In proton therapy, the calculation of the dose distribution is of great importance in order to find the best treatment plan. For a treatment plan with high quality, several error scenarios are investigated, in order to come up with a general plan that suits best in these scenarios. All of the scenarios have a different simulated error, e.g., in patient displacement and proton beam range. In order to cope with a large number of errors scenarios, a quick calculation method is needed. In this work, a method that used Reduced Order Modelling (ROM) and subsequently polynomial regression to overcome the computational problem is presented, as well as its results on a real head and neck cancer patient. Before error scenarios are simulated, using inverse optimisation a treatment plan is calculated for a perfectly known position and organ structure of the patient, i.e. the nominal scenario. Then, several error scenarios are simulated and for each of these scenarios, the real dose on tissue is calculated, using the treatment parameters that were previously set for the nominal scenario. The dose distributions of all these scenarios are stored in a matrix, on which a Singular Value Decomposition (SVD) is executed. A reduced order of singular values and vectors is used, together with regression models on the right singular vectors, to reconstruct the dose distribution matrix. This is done in order to create a computationally
cheap method for dose distribution calculations. The right singular vectors are now a function of the used parameters: positioning errors dx, dy, dz and proton beam range error dρ. The dose distribution matrix is reconstructed from the left singular vectors, first few singular values and the function for the right singular vectors. Range errors with a uniform distribution with a maximum of 3% and positioning errors with a normal distribution with a standard deviation of 3 mm in each direction were simulated.

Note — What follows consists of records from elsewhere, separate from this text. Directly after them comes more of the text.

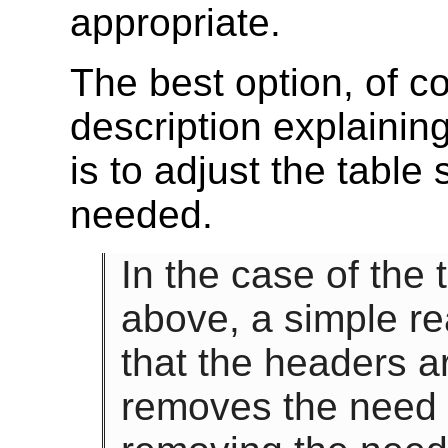
appropriate.
The best option, of co
description explaining
is to adjust the table
needed.
In the case of the
above, a simple re
that the headers ar
removes the need f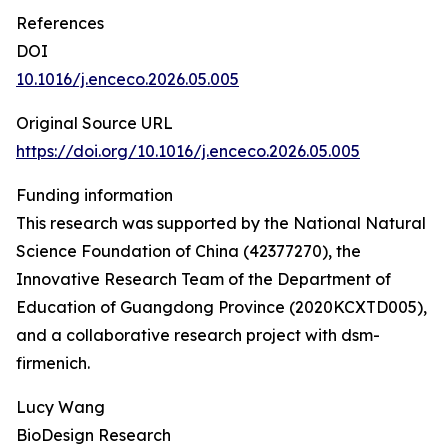
References
DOI
10.1016/j.enceco.2026.05.005
Original Source URL
https://doi.org/10.1016/j.enceco.2026.05.005
Funding information
This research was supported by the National Natural
Science Foundation of China (42377270), the
Innovative Research Team of the Department of
Education of Guangdong Province (2020KCXTD005),
and a collaborative research project with dsm-
firmenich.
Lucy Wang
BioDesign Research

For 100 error scenarios, the dose distribution matrix could be reconstructed with an average accepted error of 1% on a voxel relative to the maximum dose for 96:5% of the voxels, using a voxel-by-voxel comparison. These results were obtained for a 17th order of the SVD and a 7th order polynomial in the regression. On unseen test data, the acceptance was 81:0% of the voxels with an allowed error of 1%. For an allowed error of 3%, 92:5% of the voxels of this test set were accepted. These results are promising and encouraging for future research. First of all, it is recommended to examine the regression of the right singular vectors more closely, especially the regression of the higher order right singular vectors. Further subjects of interest would be to perform the same procedure that is done on the dose distribution matrix on the dose influence matrix. Also, harder-to-reach error scenarios,
like organ movement and tumour deformation could be taken into account. This research was conducted at the Medical Physics and Technology section, a part of the Department of Radiation Science and Technology at Delft University of Technology. The project was part of the Bachelor program of Applied Physics at the Technical University of Delft.